Seems like this heart block has got to be related to his cath, rather than undiagnosed sepsis? I mean you worked him up stem-to-stern and found no obvious source (assuming that the few bacteria in his urine in a non-catheterized male are not causing third degree heart block), also we are not suspecting myocarditis based on echo and trops. So my bet is probably some cardiology iatrogensis especially since it rapidly improved, but who knows?
 
Did they perform a RHC? Only asking because my understanding is if you have a pre-existing LBBB and you perform a RHC (or PAC for that matter) you can cause complete AV-block which is temporary and would require a pacer.

Seems like this heart block has got to be related to his cath, rather than undiagnosed sepsis? I mean you worked him up stem-to-stern and found no obvious source (assuming that the few bacteria in his urine in a non-catheterized male are not causing third degree heart block), also we are not suspecting myocarditis based on echo and trops. So my bet is probably some cardiology iatrogensis especially since it rapidly improved, but who knows?

Yeah. Head scratcher. And no right heart cath.
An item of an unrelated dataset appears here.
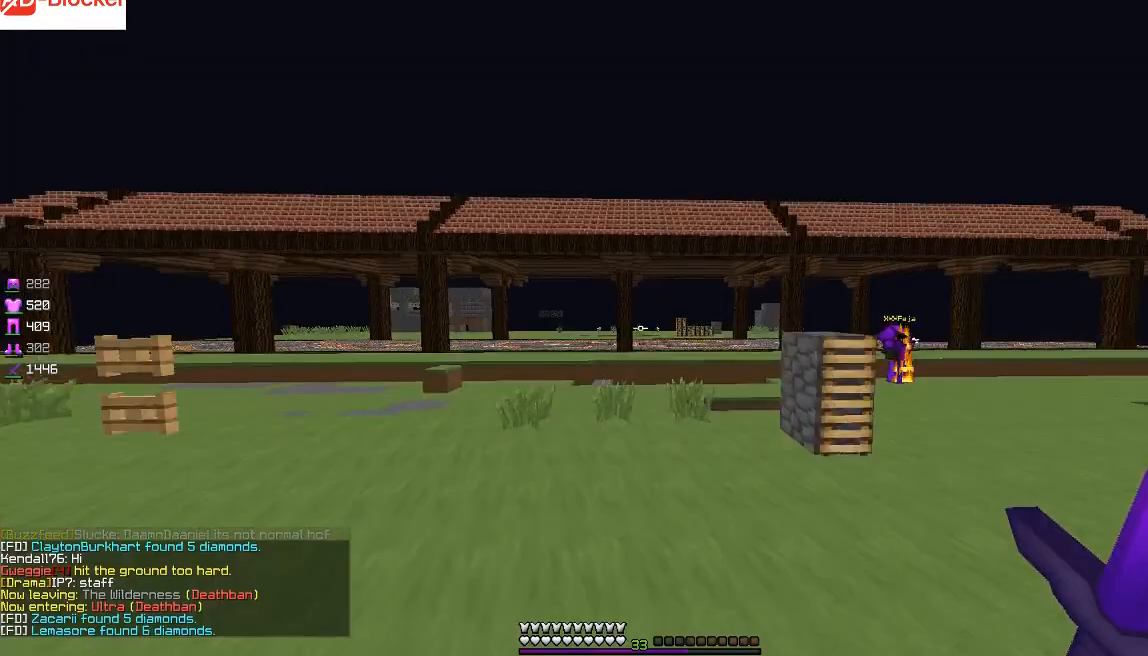
{"keys": ["w"], "mouse": [], "events": []}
Just left.
 
Patient with COPD with a dlco of 29%pred with exacerbation, pneumonia confirmed by BAL, cirrhosis with large belly and ascites with hepato-pulmonary syndrome and portopulmonary hypertension, with an open PFO with significant intracardiac shunt, and a large pleural trexudate effusion from liver disease and broken ribs, on a PEEP of 10 with maintenance of cardiac output and an fio2 85%, but decent lung compliance, this is not ARDS.

Are you a bad enough dude to get this guy off the vent???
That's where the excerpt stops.